━━━━━ Source information

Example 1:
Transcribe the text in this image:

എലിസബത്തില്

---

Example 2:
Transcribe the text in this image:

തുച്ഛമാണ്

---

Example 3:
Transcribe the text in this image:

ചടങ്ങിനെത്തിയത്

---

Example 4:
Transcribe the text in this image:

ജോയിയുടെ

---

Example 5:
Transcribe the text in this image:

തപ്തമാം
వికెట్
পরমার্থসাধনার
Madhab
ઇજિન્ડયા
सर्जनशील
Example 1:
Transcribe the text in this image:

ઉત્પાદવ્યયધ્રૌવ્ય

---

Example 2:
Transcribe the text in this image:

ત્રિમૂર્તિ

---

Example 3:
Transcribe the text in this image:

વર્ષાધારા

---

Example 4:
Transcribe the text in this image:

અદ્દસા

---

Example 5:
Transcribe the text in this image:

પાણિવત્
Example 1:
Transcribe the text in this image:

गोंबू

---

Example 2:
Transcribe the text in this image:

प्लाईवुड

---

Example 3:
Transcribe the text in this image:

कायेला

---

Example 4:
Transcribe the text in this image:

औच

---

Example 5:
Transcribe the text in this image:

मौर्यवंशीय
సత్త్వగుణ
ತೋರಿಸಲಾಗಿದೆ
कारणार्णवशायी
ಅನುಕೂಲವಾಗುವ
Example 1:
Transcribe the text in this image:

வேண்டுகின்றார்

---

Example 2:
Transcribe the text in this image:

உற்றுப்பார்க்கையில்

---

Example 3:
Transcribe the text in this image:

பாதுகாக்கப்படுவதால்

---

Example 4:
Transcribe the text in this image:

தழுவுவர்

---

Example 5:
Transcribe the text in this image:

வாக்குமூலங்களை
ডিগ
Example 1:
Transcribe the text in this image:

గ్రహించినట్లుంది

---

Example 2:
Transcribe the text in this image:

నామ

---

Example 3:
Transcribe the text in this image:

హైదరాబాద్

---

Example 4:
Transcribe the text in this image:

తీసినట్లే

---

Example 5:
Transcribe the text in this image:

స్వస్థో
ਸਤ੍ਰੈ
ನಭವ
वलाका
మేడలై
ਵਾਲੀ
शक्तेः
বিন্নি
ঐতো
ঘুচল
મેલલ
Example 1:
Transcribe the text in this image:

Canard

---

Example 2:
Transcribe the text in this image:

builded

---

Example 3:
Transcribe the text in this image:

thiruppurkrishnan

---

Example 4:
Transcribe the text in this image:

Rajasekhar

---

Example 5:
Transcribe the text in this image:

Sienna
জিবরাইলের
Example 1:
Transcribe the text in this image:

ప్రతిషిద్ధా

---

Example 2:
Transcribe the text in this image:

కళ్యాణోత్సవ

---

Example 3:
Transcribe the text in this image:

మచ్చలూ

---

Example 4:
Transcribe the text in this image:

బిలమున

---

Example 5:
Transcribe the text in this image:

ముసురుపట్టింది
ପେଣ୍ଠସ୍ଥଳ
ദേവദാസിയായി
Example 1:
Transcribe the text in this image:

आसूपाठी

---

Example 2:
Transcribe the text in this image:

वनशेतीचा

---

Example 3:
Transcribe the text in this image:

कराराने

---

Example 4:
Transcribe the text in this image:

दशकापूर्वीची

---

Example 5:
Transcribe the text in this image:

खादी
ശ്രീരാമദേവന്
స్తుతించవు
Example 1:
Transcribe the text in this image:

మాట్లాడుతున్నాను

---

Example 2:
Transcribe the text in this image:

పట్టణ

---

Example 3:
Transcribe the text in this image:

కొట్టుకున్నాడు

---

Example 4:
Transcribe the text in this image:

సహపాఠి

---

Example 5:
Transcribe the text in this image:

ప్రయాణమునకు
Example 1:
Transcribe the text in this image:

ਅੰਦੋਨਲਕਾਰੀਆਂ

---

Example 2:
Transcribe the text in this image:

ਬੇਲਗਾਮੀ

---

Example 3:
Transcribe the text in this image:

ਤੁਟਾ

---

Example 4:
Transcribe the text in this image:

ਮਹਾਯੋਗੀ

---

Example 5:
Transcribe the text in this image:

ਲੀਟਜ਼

━━━━━━━━━━

> Exercise goal
Would you write out all of the data exactly as given?

> Result of the exercise
Example 1:
Transcribe the text in this image:

എലിസബത്തില്

---

Example 2:
Transcribe the text in this image:

തുച്ഛമാണ്

---

Example 3:
Transcribe the text in this image:

ചടങ്ങിനെത്തിയത്

---

Example 4:
Transcribe the text in this image:

ജോയിയുടെ

---

Example 5:
Transcribe the text in this image:

തപ്തമാം
వికెట్
পরমার্থসাধনার
Madhab
ઇજિન્ડયા
सर्जनशील
Example 1:
Transcribe the text in this image:

ઉત્પાદવ્યયધ્રૌવ્ય

---

Example 2:
Transcribe the text in this image:

ત્રિમૂર્તિ

---

Example 3:
Transcribe the text in this image:

વર્ષાધારા

---

Example 4:
Transcribe the text in this image:

અદ્દસા

---

Example 5:
Transcribe the text in this image:

પાણિવત્
Example 1:
Transcribe the text in this image:

गोंबू

---

Example 2:
Transcribe the text in this image:

प्लाईवुड

---

Example 3:
Transcribe the text in this image:

कायेला

---

Example 4:
Transcribe the text in this image:

औच

---

Example 5:
Transcribe the text in this image:

मौर्यवंशीय
సత్త్వగుణ
ತೋರಿಸಲಾಗಿದೆ
कारणार्णवशायी
ಅನುಕೂಲವಾಗುವ
Example 1:
Transcribe the text in this image:

வேண்டுகின்றார்

---

Example 2:
Transcribe the text in this image:

உற்றுப்பார்க்கையில்

---

Example 3:
Transcribe the text in this image:

பாதுகாக்கப்படுவதால்

---

Example 4:
Transcribe the text in this image:

தழுவுவர்

---

Example 5:
Transcribe the text in this image:

வாக்குமூலங்களை
ডিগ
Example 1:
Transcribe the text in this image:

గ్రహించినట్లుంది

---

Example 2:
Transcribe the text in this image:

నామ

---

Example 3:
Transcribe the text in this image:

హైదరాబాద్

---

Example 4:
Transcribe the text in this image:

తీసినట్లే

---

Example 5:
Transcribe the text in this image:

స్వస్థో
ਸਤ੍ਰੈ
ನಭವ
वलाका
మేడలై
ਵਾਲੀ
शक्तेः
বিন্নি
ঐতো
ঘুচল
મેલલ
Example 1:
Transcribe the text in this image:

Canard

---

Example 2:
Transcribe the text in this image:

builded

---

Example 3:
Transcribe the text in this image:

thiruppurkrishnan

---

Example 4:
Transcribe the text in this image:

Rajasekhar

---

Example 5:
Transcribe the text in this image:

Sienna
জিবরাইলের
Example 1:
Transcribe the text in this image:

ప్రతిషిద్ధా

---

Example 2:
Transcribe the text in this image:

కళ్యాణోత్సవ

---

Example 3:
Transcribe the text in this image:

మచ్చలూ

---

Example 4:
Transcribe the text in this image:

బిలమున

---

Example 5:
Transcribe the text in this image:

ముసురుపట్టింది
ପେଣ୍ଠସ୍ଥଳ
ദേവദാസിയായി
Example 1:
Transcribe the text in this image:

आसूपाठी

---

Example 2:
Transcribe the text in this image:

वनशेतीचा

---

Example 3:
Transcribe the text in this image:

कराराने

---

Example 4:
Transcribe the text in this image:

दशकापूर्वीची

---

Example 5:
Transcribe the text in this image:

खादी
ശ്രീരാമദേവന്
స్తుతించవు
Example 1:
Transcribe the text in this image:

మాట్లాడుతున్నాను

---

Example 2:
Transcribe the text in this image:

పట్టణ

---

Example 3:
Transcribe the text in this image:

కొట్టుకున్నాడు

---

Example 4:
Transcribe the text in this image:

సహపాఠి

---

Example 5:
Transcribe the text in this image:

ప్రయాణమునకు
Example 1:
Transcribe the text in this image:

ਅੰਦੋਨਲਕਾਰੀਆਂ

---

Example 2:
Transcribe the text in this image:

ਬੇਲਗਾਮੀ

---

Example 3:
Transcribe the text in this image:

ਤੁਟਾ

---

Example 4:
Transcribe the text in this image:

ਮਹਾਯੋਗੀ

---

Example 5:
Transcribe the text in this image:

ਲੀਟਜ਼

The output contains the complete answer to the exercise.